═════ Provided passage ═════
American Women Will Write Abortion Law
With the Supreme Court set to hear arguments in a landmark abortion case Wednesday, the familiar machinery is creaking into gear: protesters outside the court, talking heads on cable TV, and oral arguments carefully aimed at the court’s perceived swing voter, Justice Anthony Kennedy. Amid the noise, it’s important not to lose sight of what, or more accurately who, the fuss is all about.
In an unusual move, more than 100 women who have had abortions have filed briefs with the court, relating their personal stories. For a court that deals mostly in principles and abstractions -- as it should -- the narratives are a bracing reminder of the human impact of its jurisprudence.
The case before the court concerns the legality of a Texas law that makes clinics conform to strict standards, such as requiring that abortion providers have admitting privileges at nearby hospitals. Its supporters say the law is merely an effort to protect women’s health.
It’s a dubious claim, not least because there was precious little evidence of a health crisis to begin with, and supporters of such laws are animated more by their opposition to abortion. Their activism is having an effect: Since 2011, at least 162 abortion providers in the U.S. have shut down or stopped providing the procedure. Only 21 have opened.
Yet the numbers, as is so often the case, cannot tell the whole story. Only people can do that.
Sometimes their stories follow familiar outlines, such as the one about the college freshman who ended her accidental pregnancy so she could continue her education, embark on a teaching career and have children when she and her husband were ready. Sometimes they don’t, such as the one about the computer scientist who never wanted children but got pregnant as a result of "a casual sexual encounter while traveling in Europe." She had an abortion and continued pursuing her career.
═════ Record set ═════
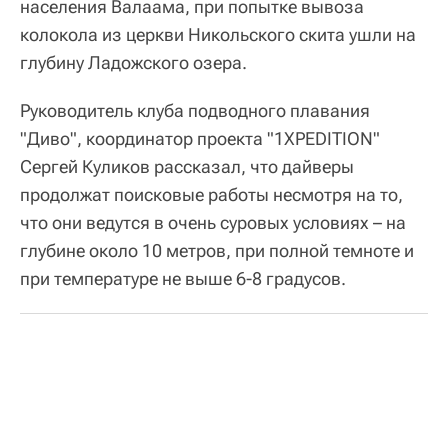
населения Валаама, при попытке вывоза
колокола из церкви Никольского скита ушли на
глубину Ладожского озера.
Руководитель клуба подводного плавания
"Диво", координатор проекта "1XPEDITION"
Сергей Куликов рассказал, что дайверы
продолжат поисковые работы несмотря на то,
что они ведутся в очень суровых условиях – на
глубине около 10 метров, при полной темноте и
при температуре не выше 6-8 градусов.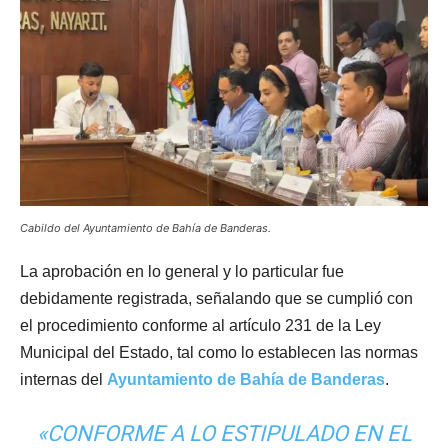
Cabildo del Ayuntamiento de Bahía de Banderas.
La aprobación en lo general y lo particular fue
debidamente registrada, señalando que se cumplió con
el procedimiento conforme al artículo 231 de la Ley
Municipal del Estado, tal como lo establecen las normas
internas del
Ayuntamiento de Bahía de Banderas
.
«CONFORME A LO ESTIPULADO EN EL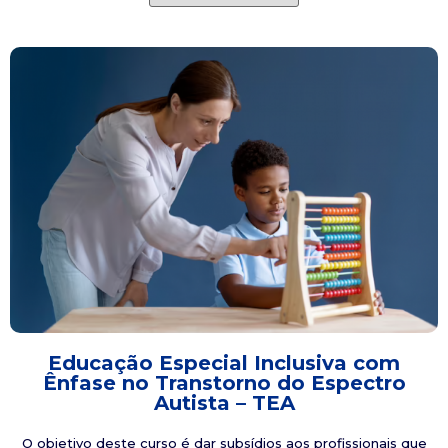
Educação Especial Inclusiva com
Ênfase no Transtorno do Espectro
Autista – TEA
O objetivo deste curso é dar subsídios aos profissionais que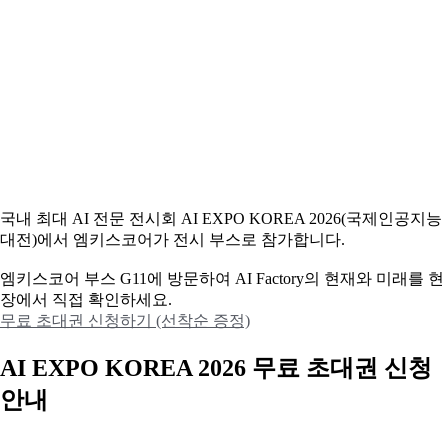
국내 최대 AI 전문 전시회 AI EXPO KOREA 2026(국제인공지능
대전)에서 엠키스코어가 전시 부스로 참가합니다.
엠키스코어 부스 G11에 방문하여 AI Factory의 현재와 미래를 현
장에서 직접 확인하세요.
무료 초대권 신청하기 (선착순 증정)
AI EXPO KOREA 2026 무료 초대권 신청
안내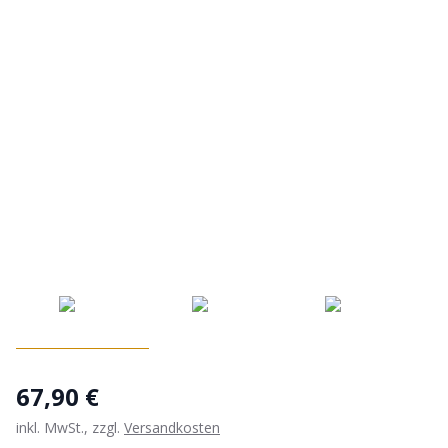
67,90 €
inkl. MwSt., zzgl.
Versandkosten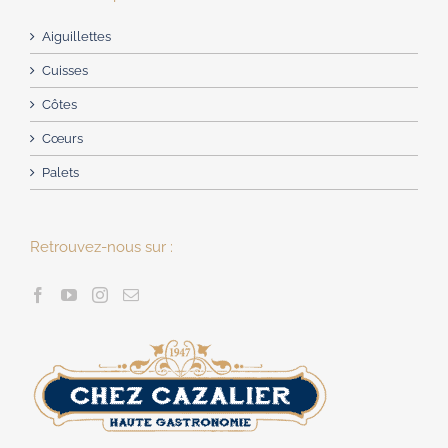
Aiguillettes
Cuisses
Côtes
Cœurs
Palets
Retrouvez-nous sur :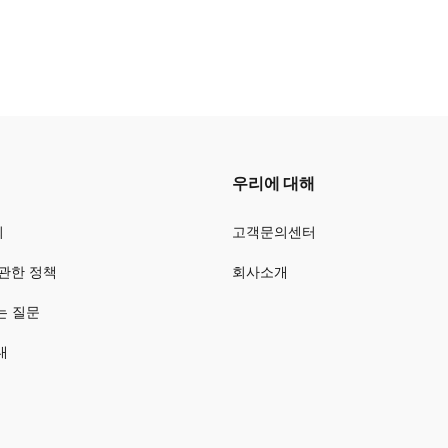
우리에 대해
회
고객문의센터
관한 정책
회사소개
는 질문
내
═════
• _Exercise 1_
According to the passage on abortion law, how many abortion providers in the U.S. have opened since 2011?
• _Exercise 2_
Carry on the passage on abortion law from the point where it stops.

• _Written reply 1_
Only 21.

• _Written reply 2_
The value of this testimony, from a legal standpoint, is not that it demonstrates how the decision to have an abortion is complicated legally, morally, politically and personally. (Presumably the justices already know that.) Its value is in illustrating another point: If the right to have an abortion has any meaning, then there can be no hierarchy, no legal distinction between who is more or less deserving.
Personal histories are not legal arguments. At the same time, legal decisions -- especially on this issue -- have a personal impact. And despite four decades of effort, abortion opponents have consistently failed to convince a majority of fellow citizens to shed their ambivalent support for it. Americans continue, more and less, to support the right of women to choose abortion. The court’s own precedents assert that undue burdens may not be imposed on that right.
The result is that the court may not impose an ending on the varied and unique stories of American women. The women will continue to write their own.